Très vite, le viseur d'Olivier Schmitz se plante dans le regard noir et franc de Chanda, victime d'un lourd secret dont elle ignore la teneur. Indignée par le sort que le village réserve à sa mère Lillian, qui est contrainte à l'exil, la fillette cherche la vérité, finalement résumée en quatre lettres.
A travers le sida et le tabou qui l'entoure, c'est le portrait de Chanda qui se dessine, l'histoire d'une enfance tronquée (comme il en existe tant sur le continent), victime du deuil prématuré et dépossédée de son innocence. Profondeur de champ presque inexistante et cadrage serré, Olivier Schmitz cible son sujet et l'enferme dans une mise en scène frontale. Il tranche pour une proximité avec l'être filmé et impose une direction : la traçabilité d'un cheminement vers la révélation d'un mal présent.

Sans misérabilisme, le film pointe du doigt l'état de crise en Afrique. Le sida est omniprésent et pourtant, personne ne souhaite concevoir cette réalité refoulée. Car c'est la crainte d'être démasqué qui tenaille les malades et les poussent à un exil forcé. S'enfonçant dans l'immensité du désert, les répudiés se cachent pour mourir.

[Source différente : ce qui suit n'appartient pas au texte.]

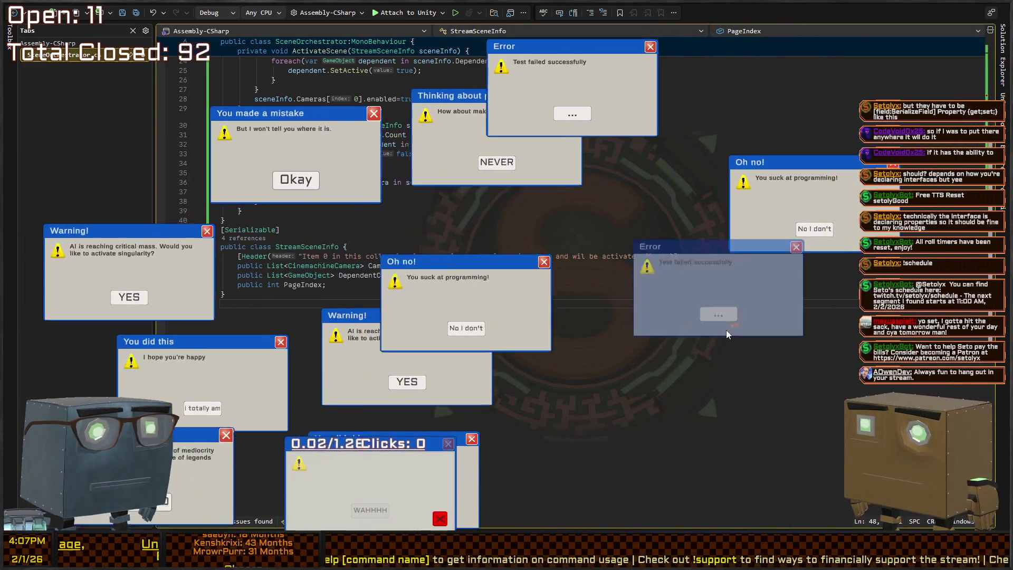
{"action": "left_click", "coordinate": [687, 314]}
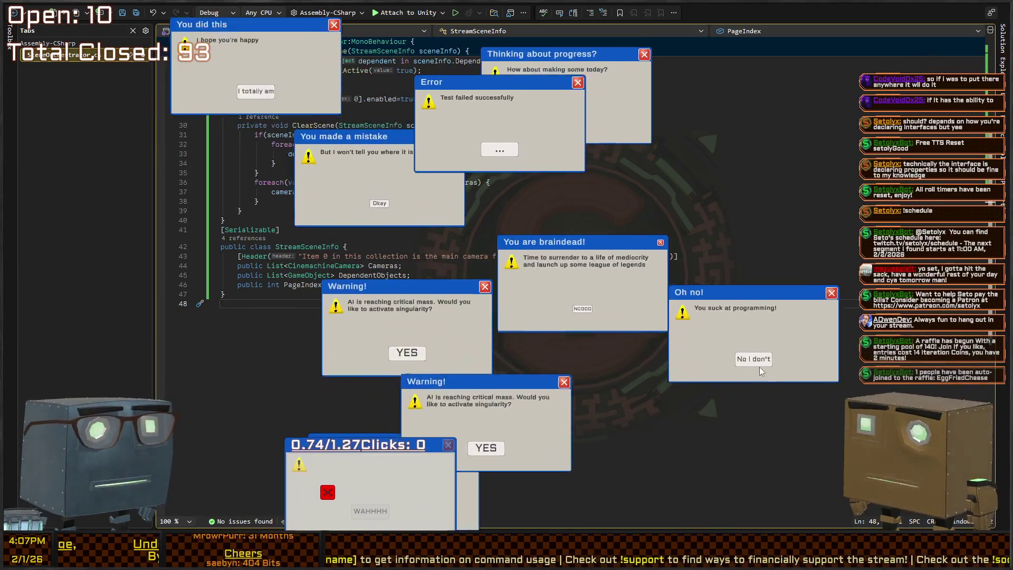
{"action": "left_click", "coordinate": [770, 404]}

Méticuleux et documenté, Le Secret de Chanda aborde le deuil avec pudeur. Les plans ne s'attardent pas sur la larme naissante et préfèrent la retenue des sentiments. Un choix de mise en scène appréciable tant la teneur émotionnelle du sujet est chargée. Une retenue qui, dans la longueur, a dû mal à se maintenir. L'usage du gros plan larmoyant est parfois trop insistant, mal dosé. Un revirement de position qui tend à desservir le propos, pourtant travaillé. Un léger faux pas qui dénote avec l'authenticité du sujet, mais qui est vite compensé par l'exactitude de certains regards, dont ceux de Khomotso Manyaka (Chanda). Une révélation.
 
Après des années de déni, c'est aujourd'hui l'espoir qui jaillit. Dans un horizon encore menaçant et flou, se dessine, par petites touches, la conviction qu'un cheminement peut se faire. Déboussolé mais combatif, l'enfant projette son regard par la fenêtre, vers cet avenir chaotique qu'il faut pourtant affronter. Le secret de Chanda sonne alors comme une petite piqûre de rappel pour nous qui feignons de penser que la sida est là, impalpable mais brutal.